- [WORK TASK]
Where the line with "предписаниям" appears below, start writing out lines exactly, and finish with the line with "союза с безза", which is included; write out nothing else.

:: DATA TO PROCESS

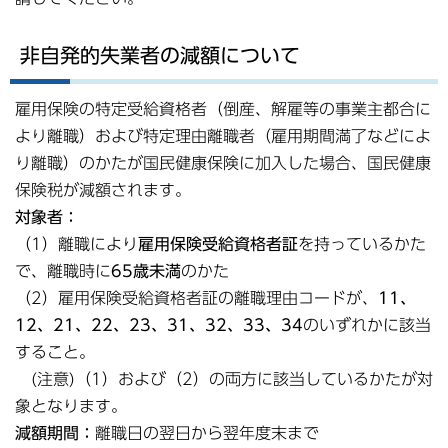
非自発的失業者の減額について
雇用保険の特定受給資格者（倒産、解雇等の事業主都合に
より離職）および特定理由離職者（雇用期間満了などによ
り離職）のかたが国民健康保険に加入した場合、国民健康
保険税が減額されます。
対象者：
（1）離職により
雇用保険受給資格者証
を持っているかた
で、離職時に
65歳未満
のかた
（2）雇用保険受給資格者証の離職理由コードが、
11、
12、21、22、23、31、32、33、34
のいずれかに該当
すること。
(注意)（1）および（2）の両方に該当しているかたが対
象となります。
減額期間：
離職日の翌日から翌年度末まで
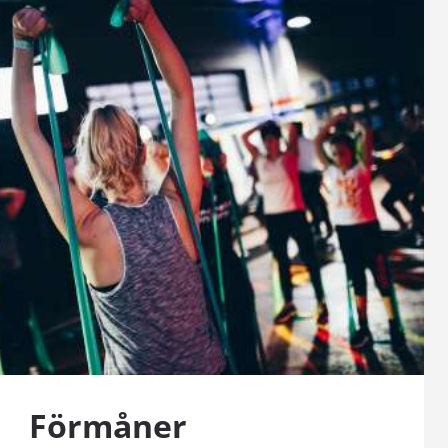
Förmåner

::::
:: DATA TO PROCESS

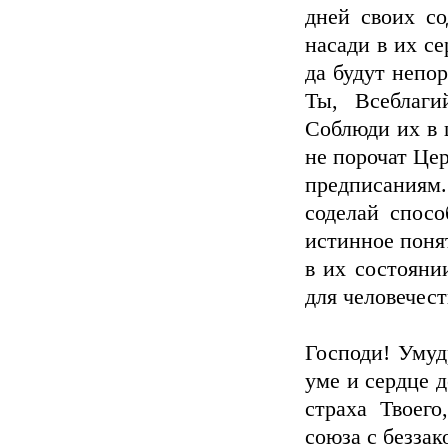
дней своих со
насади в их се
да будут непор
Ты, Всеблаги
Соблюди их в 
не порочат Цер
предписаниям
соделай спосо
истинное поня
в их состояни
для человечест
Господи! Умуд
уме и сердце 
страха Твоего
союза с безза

::::

- [SOLVED EXERCISE]
предписаниям
соделай спосо
истинное поня
в их состояни
для человечест
Господи! Умуд
уме и сердце 
страха Твоего
союза с безза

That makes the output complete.